* [PAGE TEXT]:
The key conceptual shift is to read Hoare triples {P} c {Q} as relations between two executions of the same program under two different module implementations (or two environments η₀, η₁). The triple now asserts that, given related initial heaps (according to the current world R), the execution of c in both environments yields related final heaps and preserves R. Logical connectives, including the separating conjunction, are lifted pointwise to relations, so that P∗Q holds in a world R precisely when the heap can be split into two disjoint parts that are related separately.

Higher‑order frame rules, which in earlier work were presented as implicit quantifications over internal resources, become explicit in this setting. The authors introduce a universal quantifier over resources in the definition of triples, effectively quantifying over all possible internal invariants that could be framed. This yields a generalized frame rule: if {P} c {Q} holds in all worlds extending a given world, then {P∗I} c {Q∗I} holds for any invariant I, where I itself is a relational assertion. The rule is validated by the Kripke monotonicity of the semantics.

The paper illustrates the theory with a counter module example. Two implementations are given: one stores the integer directly, the other stores its negation. The relation R maps a heap containing a cell i with value v to a heap where the same cell holds –v. The operations inc and read preserve R in both implementations. A client program b that uses inc and read is shown to satisfy the relational triple {P} b {Q} under R, meaning the client cannot distinguish the two implementations. Existing non‑parametric models of separation logic cannot prove this; the new relational model does so directly.

* [QUESTIONS ON THE MATERIAL]:
**1.** From the passage on relational Hoare triples, write out word for word the stretch starting at "The key conceptual" and ending at "are related separately.".
**2.** In the counter module example from the passage on relational Hoare triples, what does the second implementation store?

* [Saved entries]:

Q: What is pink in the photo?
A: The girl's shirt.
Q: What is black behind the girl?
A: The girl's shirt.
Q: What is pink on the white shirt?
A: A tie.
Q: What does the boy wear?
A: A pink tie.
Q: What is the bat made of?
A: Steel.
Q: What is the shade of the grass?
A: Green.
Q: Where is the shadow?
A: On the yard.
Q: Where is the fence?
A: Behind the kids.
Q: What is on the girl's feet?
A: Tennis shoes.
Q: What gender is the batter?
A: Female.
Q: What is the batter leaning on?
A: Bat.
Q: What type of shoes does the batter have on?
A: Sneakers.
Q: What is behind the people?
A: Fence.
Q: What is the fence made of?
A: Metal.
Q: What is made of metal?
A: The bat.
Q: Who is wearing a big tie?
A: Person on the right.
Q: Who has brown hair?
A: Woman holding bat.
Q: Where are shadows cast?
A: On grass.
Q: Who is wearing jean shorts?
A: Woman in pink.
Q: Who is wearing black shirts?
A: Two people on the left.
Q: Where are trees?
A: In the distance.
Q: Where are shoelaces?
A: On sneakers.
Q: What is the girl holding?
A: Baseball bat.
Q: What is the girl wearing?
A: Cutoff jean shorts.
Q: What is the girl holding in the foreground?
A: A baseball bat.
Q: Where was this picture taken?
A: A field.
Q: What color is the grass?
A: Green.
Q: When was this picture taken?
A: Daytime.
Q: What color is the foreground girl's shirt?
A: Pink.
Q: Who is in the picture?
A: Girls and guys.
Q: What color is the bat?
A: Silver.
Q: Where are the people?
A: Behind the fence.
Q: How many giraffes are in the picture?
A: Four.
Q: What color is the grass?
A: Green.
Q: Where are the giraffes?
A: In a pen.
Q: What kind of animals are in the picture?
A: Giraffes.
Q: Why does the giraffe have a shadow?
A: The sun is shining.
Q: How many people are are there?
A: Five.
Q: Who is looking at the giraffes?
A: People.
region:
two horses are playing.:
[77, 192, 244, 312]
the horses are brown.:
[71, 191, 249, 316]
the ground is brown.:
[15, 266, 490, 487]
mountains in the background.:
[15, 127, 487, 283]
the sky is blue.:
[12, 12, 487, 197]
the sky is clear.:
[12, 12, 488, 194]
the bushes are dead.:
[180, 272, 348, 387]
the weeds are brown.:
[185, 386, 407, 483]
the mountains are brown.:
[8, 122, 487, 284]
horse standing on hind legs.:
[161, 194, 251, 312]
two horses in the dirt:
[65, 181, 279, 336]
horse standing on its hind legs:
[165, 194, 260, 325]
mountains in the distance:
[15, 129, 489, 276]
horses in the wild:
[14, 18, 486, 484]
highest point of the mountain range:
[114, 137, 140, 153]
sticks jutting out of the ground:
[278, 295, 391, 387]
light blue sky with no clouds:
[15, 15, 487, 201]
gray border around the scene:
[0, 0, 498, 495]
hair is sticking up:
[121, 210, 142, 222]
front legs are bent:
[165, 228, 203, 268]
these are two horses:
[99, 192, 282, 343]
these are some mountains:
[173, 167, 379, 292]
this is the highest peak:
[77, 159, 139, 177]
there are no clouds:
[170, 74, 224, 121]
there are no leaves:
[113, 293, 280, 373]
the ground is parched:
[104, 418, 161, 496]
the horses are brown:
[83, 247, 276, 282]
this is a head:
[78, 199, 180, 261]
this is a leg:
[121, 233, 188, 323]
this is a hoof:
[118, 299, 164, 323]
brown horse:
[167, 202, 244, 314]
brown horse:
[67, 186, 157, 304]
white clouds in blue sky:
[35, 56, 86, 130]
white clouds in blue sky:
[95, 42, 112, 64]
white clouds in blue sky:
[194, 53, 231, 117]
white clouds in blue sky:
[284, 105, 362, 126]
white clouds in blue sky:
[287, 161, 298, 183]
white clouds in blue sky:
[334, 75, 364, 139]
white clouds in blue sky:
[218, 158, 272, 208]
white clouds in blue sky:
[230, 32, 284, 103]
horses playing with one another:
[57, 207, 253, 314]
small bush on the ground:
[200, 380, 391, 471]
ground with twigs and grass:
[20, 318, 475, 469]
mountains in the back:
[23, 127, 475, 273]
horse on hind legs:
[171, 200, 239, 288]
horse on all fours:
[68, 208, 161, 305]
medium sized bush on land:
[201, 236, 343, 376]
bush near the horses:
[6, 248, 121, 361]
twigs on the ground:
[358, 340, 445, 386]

* [WRITTEN ANSWERS]:
**1.**
The key conceptual shift is to read Hoare triples {P} c {Q} as relations between two executions of the same program under two different module implementations (or two environments η₀, η₁). The triple now asserts that, given related initial heaps (according to the current world R), the execution of c in both environments yields related final heaps and preserves R. Logical connectives, including the separating conjunction, are lifted pointwise to relations, so that P∗Q holds in a world R precisely when the heap can be split into two disjoint parts that are related separately.

**2.** It stores the negation of the integer.